● **Задание A**
Проверьте по тексту для анализа, верны ли утверждения: (i) Альберт считает, что падающие деревья создают звук; (ii) Барри сразу соглашается с Альбертом; (iii) согласно тексту, разговоры о когнитивистике не скатываются в споры об определениях. Для каждого ответьте «да» или «нет» и приведите решающие слова текста точной цитатой.

● **Текст для анализа**
========
Споры об определениях

Элиезер Юдковский

Очень многие разговоры ­— даже разговоры о (предположительно) когнитивистике — скатываются в споры об определениях. Если взять в качестве примера классическое «Если дерево падает в лесу, и нет никого рядом, чтобы это услышать — создаёт ли дерево звук?», то ход последующего спора можно представить примерно следующим образом:

Если дерево падает в лесу, и нет никого рядом, чтобы это услышать, — создаёт ли дерево звук?

АЛЬБЕРТ: Разумеется! Что за глупый вопрос? Каждый раз, когда я слышал падение дерева, оно создавало звук, поэтому я считаю, что остальные деревья тоже создают звуки в процессе падения. Я не думаю, что мир ведёт себя по-разному в зависимости от того, смотрю я на него или нет.

БАРРИ: Секундочку! Если никто не может этого услышать, то как это может быть звуком?
========
● **Исходные данные**

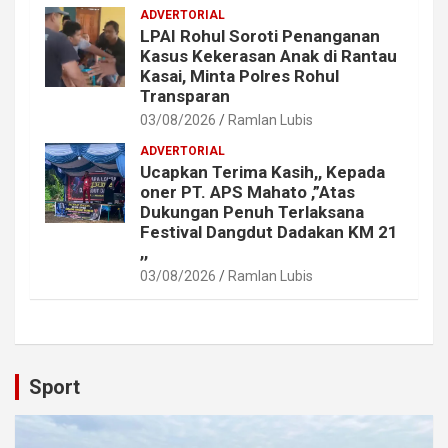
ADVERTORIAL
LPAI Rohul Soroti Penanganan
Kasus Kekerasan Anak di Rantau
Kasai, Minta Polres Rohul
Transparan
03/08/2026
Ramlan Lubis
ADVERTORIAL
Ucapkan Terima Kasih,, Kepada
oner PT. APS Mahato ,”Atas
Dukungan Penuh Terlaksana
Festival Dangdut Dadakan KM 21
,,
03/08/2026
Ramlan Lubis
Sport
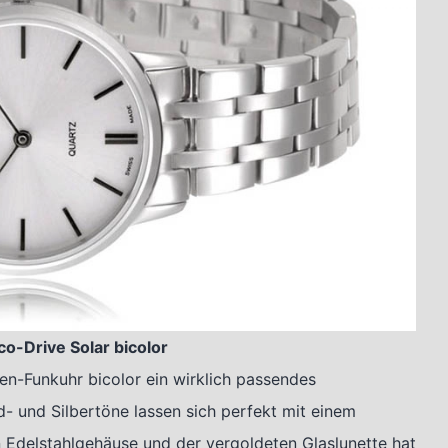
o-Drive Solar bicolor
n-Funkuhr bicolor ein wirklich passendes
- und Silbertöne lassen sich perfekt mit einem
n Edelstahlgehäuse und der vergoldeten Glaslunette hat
========
● **Задание B**
Выведите все записи выше дословно, строка за строкой, без каких-либо изменений. Изображения в ответ не включайте.

● **Ответ A**
(i) Да: «я считаю, что остальные деревья тоже создают звуки в процессе падения».
(ii) Нет: «Секундочку! Если никто не может этого услышать, то как это может быть звуком?»
(iii) Нет: «даже разговоры о (предположительно) когнитивистике — скатываются в споры об определениях».

● **Ответ B**
ADVERTORIAL
LPAI Rohul Soroti Penanganan
Kasus Kekerasan Anak di Rantau
Kasai, Minta Polres Rohul
Transparan
03/08/2026
Ramlan Lubis
ADVERTORIAL
Ucapkan Terima Kasih,, Kepada
oner PT. APS Mahato ,”Atas
Dukungan Penuh Terlaksana
Festival Dangdut Dadakan KM 21
,,
03/08/2026
Ramlan Lubis
Sport
o-Drive Solar bicolor
n-Funkuhr bicolor ein wirklich passendes
- und Silbertöne lassen sich perfekt mit einem
n Edelstahlgehäuse und der vergoldeten Glaslunette hat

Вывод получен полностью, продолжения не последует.